Instrument reading entries

--*--

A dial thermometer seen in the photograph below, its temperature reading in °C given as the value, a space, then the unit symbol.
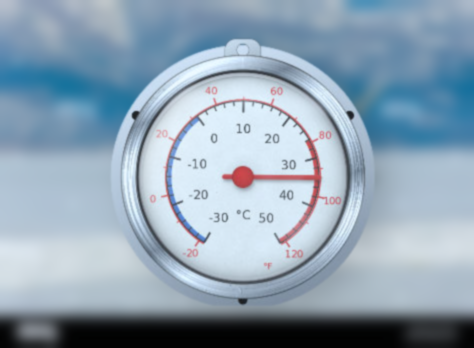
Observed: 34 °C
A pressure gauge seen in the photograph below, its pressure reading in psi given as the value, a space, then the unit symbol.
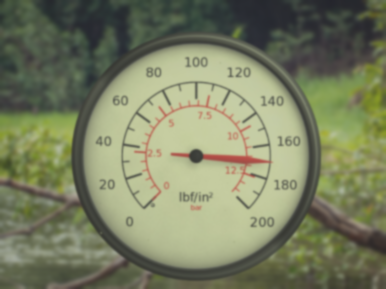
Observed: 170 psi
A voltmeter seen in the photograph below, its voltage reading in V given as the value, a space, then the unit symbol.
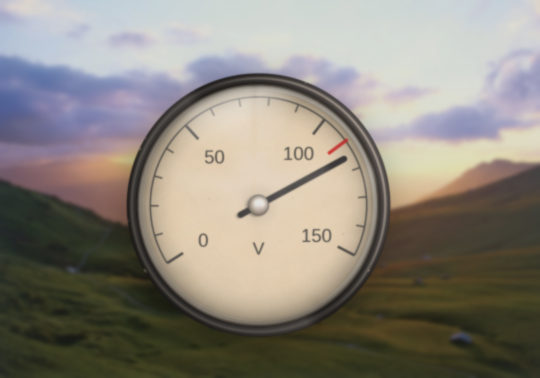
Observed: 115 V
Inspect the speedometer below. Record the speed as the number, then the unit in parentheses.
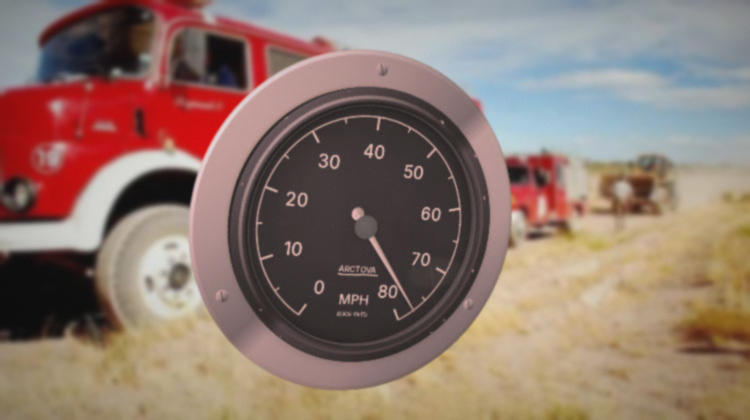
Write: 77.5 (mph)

--*--

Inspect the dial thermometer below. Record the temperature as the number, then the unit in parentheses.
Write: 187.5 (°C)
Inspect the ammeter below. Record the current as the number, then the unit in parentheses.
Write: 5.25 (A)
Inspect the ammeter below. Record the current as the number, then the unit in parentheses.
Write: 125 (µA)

--*--

JOB »
Reproduce the entries from the line with "A dial thermometer" through the line with "Write: 77.5 (mph)", including both of those lines. Leave the pictures out of your answer.

OUTPUT OF THE EXERCISE »
A dial thermometer seen in the photograph below, its temperature reading in °C given as the value, a space, then the unit symbol.
Observed: 34 °C
A pressure gauge seen in the photograph below, its pressure reading in psi given as the value, a space, then the unit symbol.
Observed: 170 psi
A voltmeter seen in the photograph below, its voltage reading in V given as the value, a space, then the unit symbol.
Observed: 115 V
Inspect the speedometer below. Record the speed as the number, then the unit in parentheses.
Write: 77.5 (mph)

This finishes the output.